Protein that triggers plant defences to light stress identified
A newly discovered protein turns on plants' cellular defence to excessive light and other stress factors caused by a changing climate, according to a new study published in eLife.
Plants play a crucial role in supporting life on earth by using energy from sunlight to convert carbon dioxide and water into sugars and oxygen—a process called photosynthesis. This provides a crucial food supply for humans and animals, and makes the atmosphere more hospitable to living creatures. Understanding how plants respond to stressors may allow scientists to develop ways of protecting crops from increasingly harsh climate conditions.
Tiny compartments in plant cells called chloroplasts house the molecular machinery of photosynthesis. This machinery is made up of proteins that must be assembled and maintained.
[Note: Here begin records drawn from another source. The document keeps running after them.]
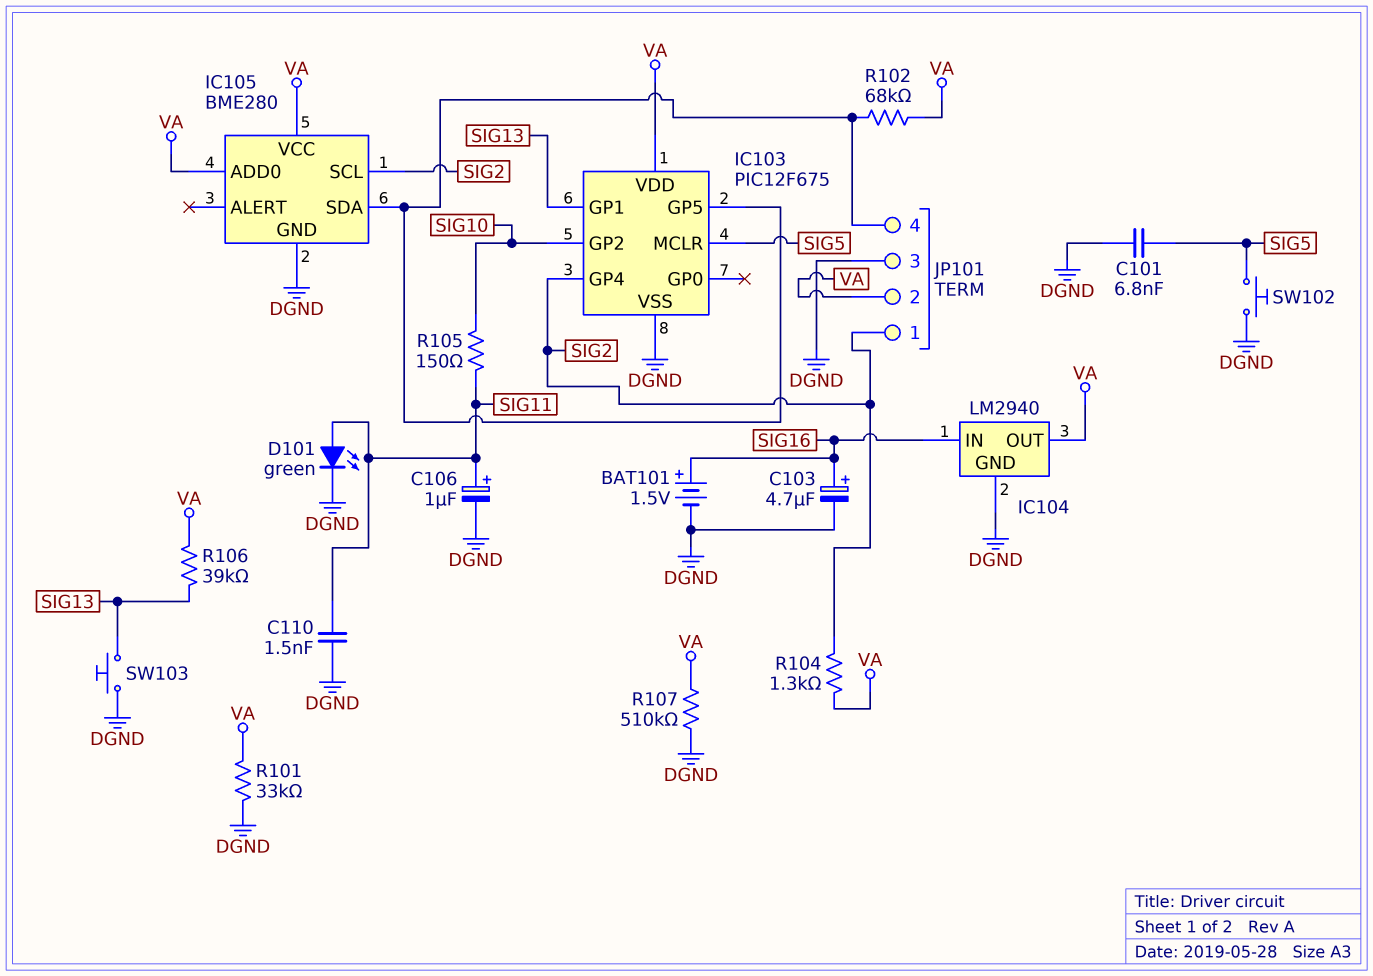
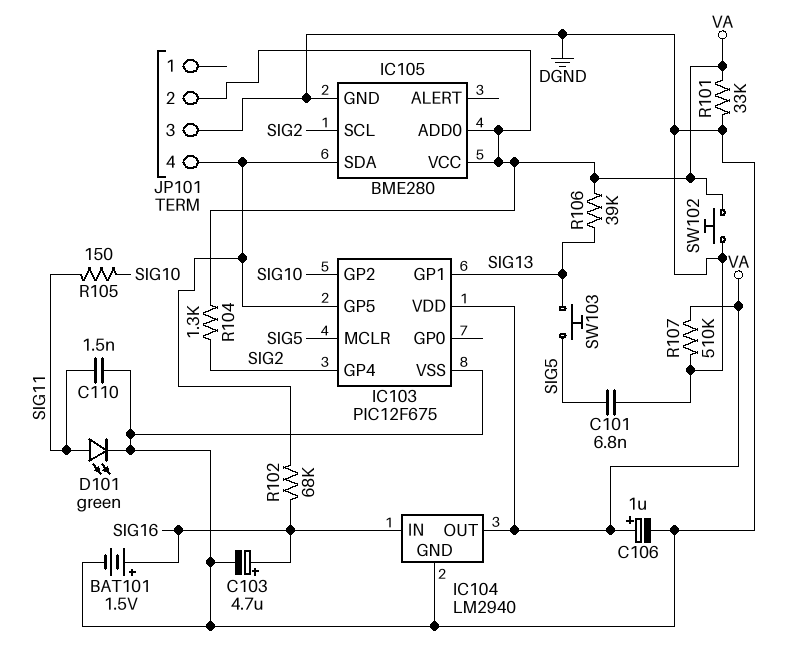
C106: 1uF (plus SIG11, minus DGND) -> 1uF (plus VA, minus DGND)
JP101 pin 1: SIG2 -> none
R102: 68k (IC103/GP5, VA) -> 68k (IC103/GP5, SIG16)
SW102: button (DGND, SIG5) -> button (DGND, VA)
SW103: button (DGND, SIG13) -> button (SIG5, SIG13)

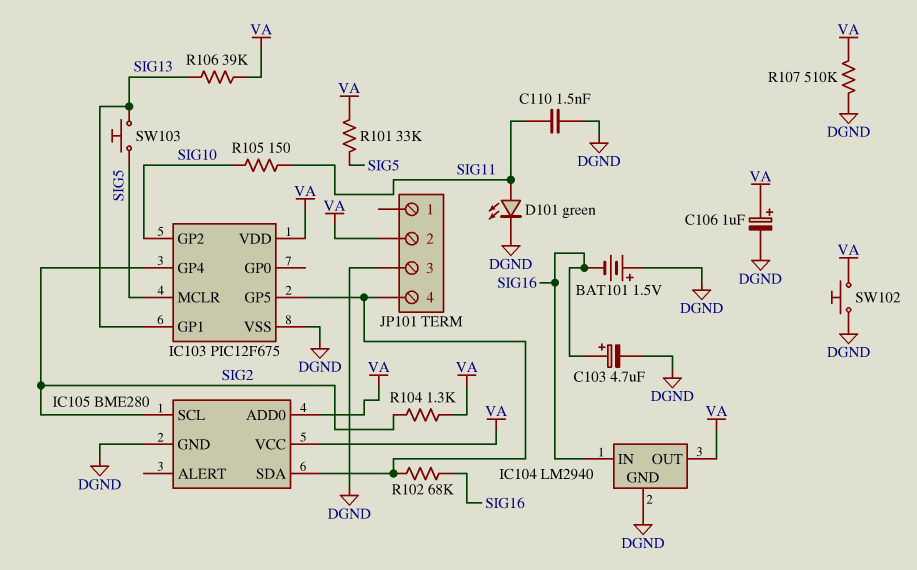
BAT101: 1.5V (plus SIG16, minus DGND) -> 1.5V (plus DGND, minus SIG16)
C101: 6.8nF (DGND, SIG5) -> none
R101: 33k (DGND, VA) -> 33k (SIG5, VA)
Harsh conditions such as excessive light can push this machinery into overdrive and damage the proteins. When this happens, a protective response kicks in called the chloroplast unfolded protein response (cpUPR). "Until now, it was not known how cells evaluate the balance of healthy and damaged proteins in the chloroplast and trigger this protective response," says co-senior author Silvia Ramundo, Postdoctoral Fellow in the Walter Lab at the University of California, San Francisco (UCSF), US.
To learn more, the UCSF team genetically engineered an alga called Chlamydomonas reinhardtii to produce fluorescent cells in response to damaged chloroplast proteins. They then searched for mutants in the cells that would no longer fluoresce, meaning they were unable to activate the cpUPR.
These experiments led the team to identify a gene called Mutant Affected in Retrograde Signaling (MARS1) that is essential for turning on the cpUPR. "Importantly, we found that mutant cells in MARS1 are more sensitive to excessive light, are unable to turn on the cpUPR, and die as a result," explains lead author Karina Perlaza, a graduate student in the Walter lab. Restoring MARS1, or artificially turning on the cpUPR, protected the algae's cells from the harmful effects of excess light on chloroplast proteins.
"Our results underscore the important protective role of the cpUPR," says co-senior author Peter Walter, Professor of Biochemistry and Biophysics at UCSF, and a Howard Hughes Medical Institute investigator. "The findings suggest that this response could be harnessed in agriculture to enhance crop endurance to harsh climates, or to increase the production of proteins in plants called antigens that are commonly used in vaccines."